> _How to complete this task_
For this exercise, print the listing below exactly, without its pictures.

> _Data in this exercise_
================================
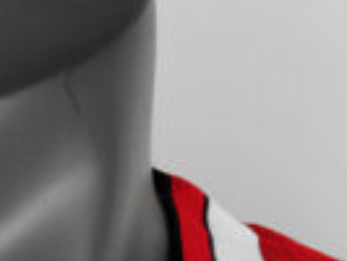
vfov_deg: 12.3
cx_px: -151
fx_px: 1174
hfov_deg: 15.7
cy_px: 347
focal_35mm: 117
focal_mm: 5.58
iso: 125
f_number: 1.8
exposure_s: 1/100
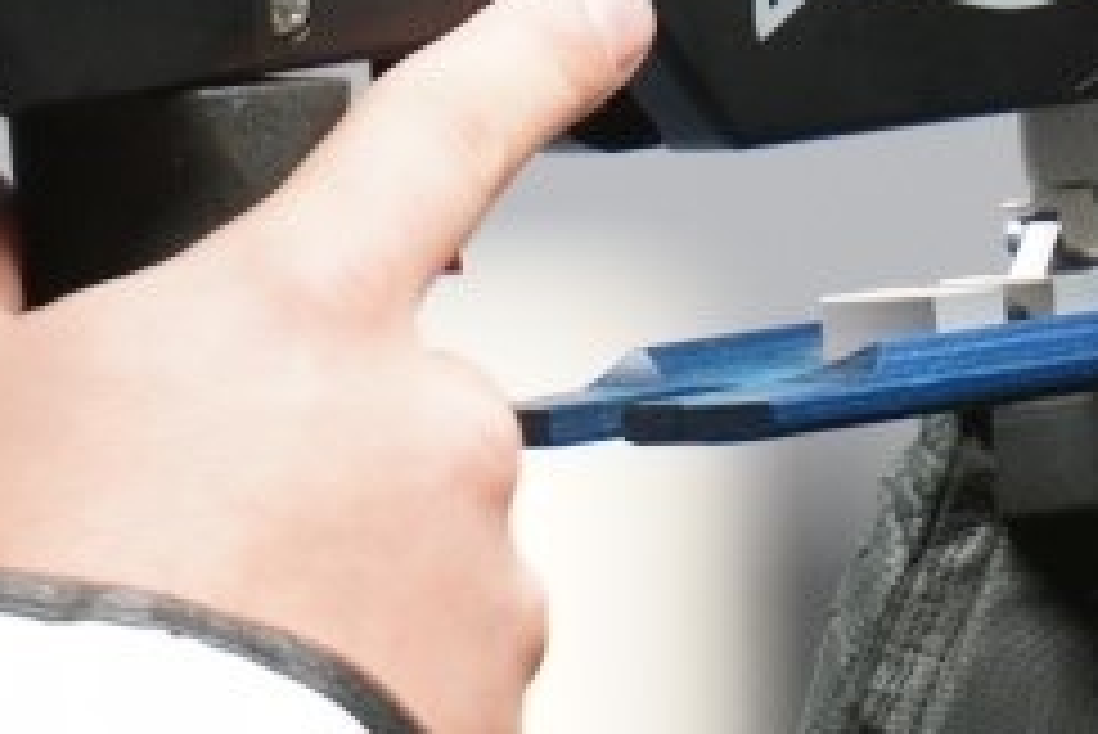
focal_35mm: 1676
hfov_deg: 1.2
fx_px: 51146
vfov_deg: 0.8
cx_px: -94
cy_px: -754
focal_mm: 400
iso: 5000
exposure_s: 1/100
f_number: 5.6
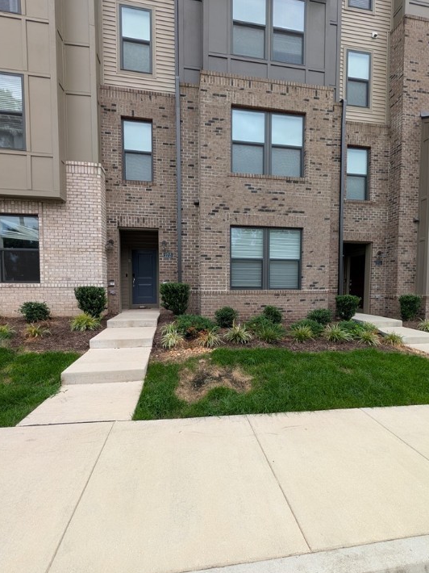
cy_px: 296
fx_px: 215
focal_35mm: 13
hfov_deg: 89.9
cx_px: 218
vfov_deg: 106.2
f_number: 1.7
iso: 53
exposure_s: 1/887
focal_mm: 2.02
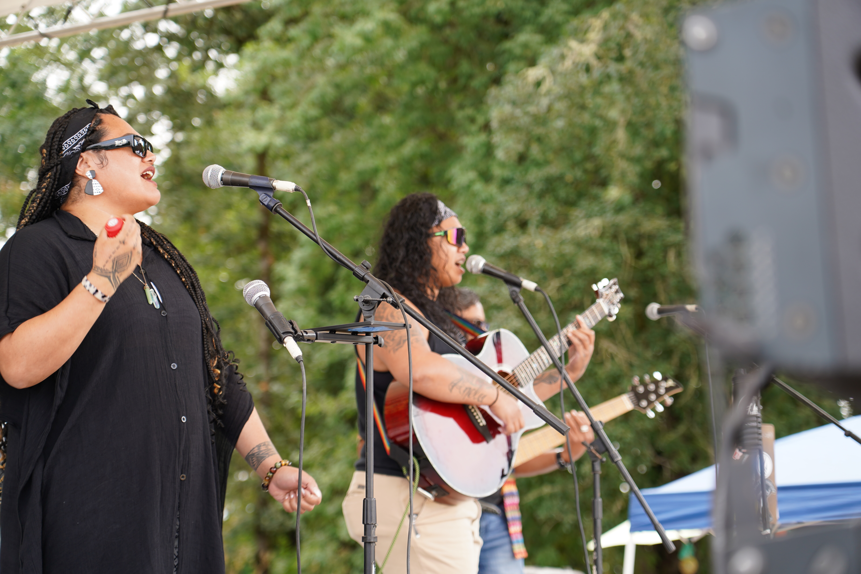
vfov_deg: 15.0
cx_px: 430
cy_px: 287
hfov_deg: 22.4
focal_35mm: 91
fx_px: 2176
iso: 160
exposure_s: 1/160
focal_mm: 91
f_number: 4
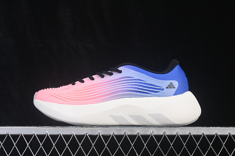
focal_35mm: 75
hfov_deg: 27.0
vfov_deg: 18.2
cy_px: 78
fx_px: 489
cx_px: 118
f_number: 8
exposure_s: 1/80
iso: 160
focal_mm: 50
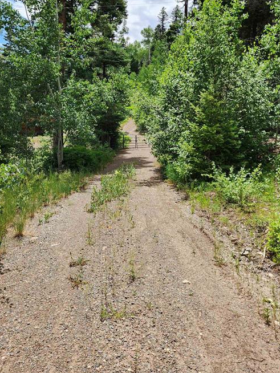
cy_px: 156
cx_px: 141
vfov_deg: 64.9
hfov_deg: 51.4
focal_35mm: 27
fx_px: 291
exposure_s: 1/970
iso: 20
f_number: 1.8
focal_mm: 5.4
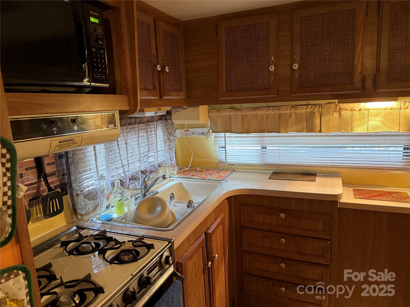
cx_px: 205
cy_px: 154
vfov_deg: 56.8
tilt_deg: -9.3
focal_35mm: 24
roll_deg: +3.4
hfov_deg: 71.6
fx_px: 284
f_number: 1.78
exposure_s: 1/40
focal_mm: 6.76
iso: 640
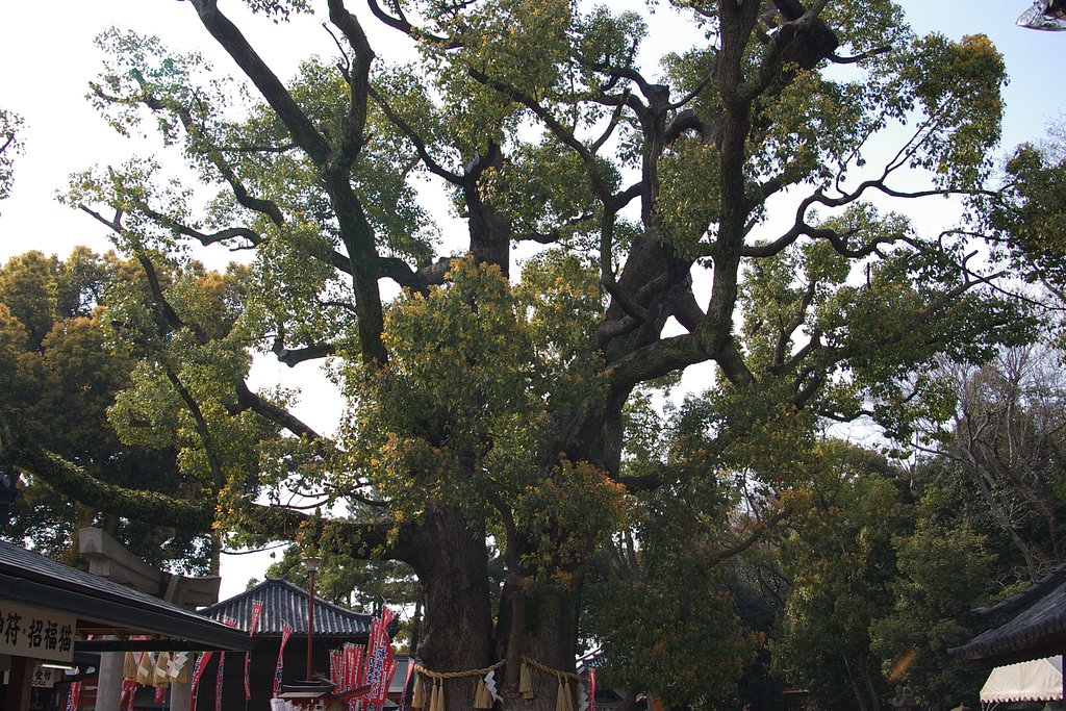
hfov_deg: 53.1
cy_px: 356
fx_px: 1066
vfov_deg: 36.9
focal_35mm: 36
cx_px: 533
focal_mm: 24
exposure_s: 1/250
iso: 200
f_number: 8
================================
> _Answer for this exercise_
vfov_deg: 12.3
cx_px: -151
fx_px: 1174
hfov_deg: 15.7
cy_px: 347
focal_35mm: 117
focal_mm: 5.58
iso: 125
f_number: 1.8
exposure_s: 1/100
focal_35mm: 1676
hfov_deg: 1.2
fx_px: 51146
vfov_deg: 0.8
cx_px: -94
cy_px: -754
focal_mm: 400
iso: 5000
exposure_s: 1/100
f_number: 5.6
cy_px: 296
fx_px: 215
focal_35mm: 13
hfov_deg: 89.9
cx_px: 218
vfov_deg: 106.2
f_number: 1.7
iso: 53
exposure_s: 1/887
focal_mm: 2.02
vfov_deg: 15.0
cx_px: 430
cy_px: 287
hfov_deg: 22.4
focal_35mm: 91
fx_px: 2176
iso: 160
exposure_s: 1/160
focal_mm: 91
f_number: 4
focal_35mm: 75
hfov_deg: 27.0
vfov_deg: 18.2
cy_px: 78
fx_px: 489
cx_px: 118
f_number: 8
exposure_s: 1/80
iso: 160
focal_mm: 50
cy_px: 156
cx_px: 141
vfov_deg: 64.9
hfov_deg: 51.4
focal_35mm: 27
fx_px: 291
exposure_s: 1/970
iso: 20
f_number: 1.8
focal_mm: 5.4
cx_px: 205
cy_px: 154
vfov_deg: 56.8
tilt_deg: -9.3
focal_35mm: 24
roll_deg: +3.4
hfov_deg: 71.6
fx_px: 284
f_number: 1.78
exposure_s: 1/40
focal_mm: 6.76
iso: 640
hfov_deg: 53.1
cy_px: 356
fx_px: 1066
vfov_deg: 36.9
focal_35mm: 36
cx_px: 533
focal_mm: 24
exposure_s: 1/250
iso: 200
f_number: 8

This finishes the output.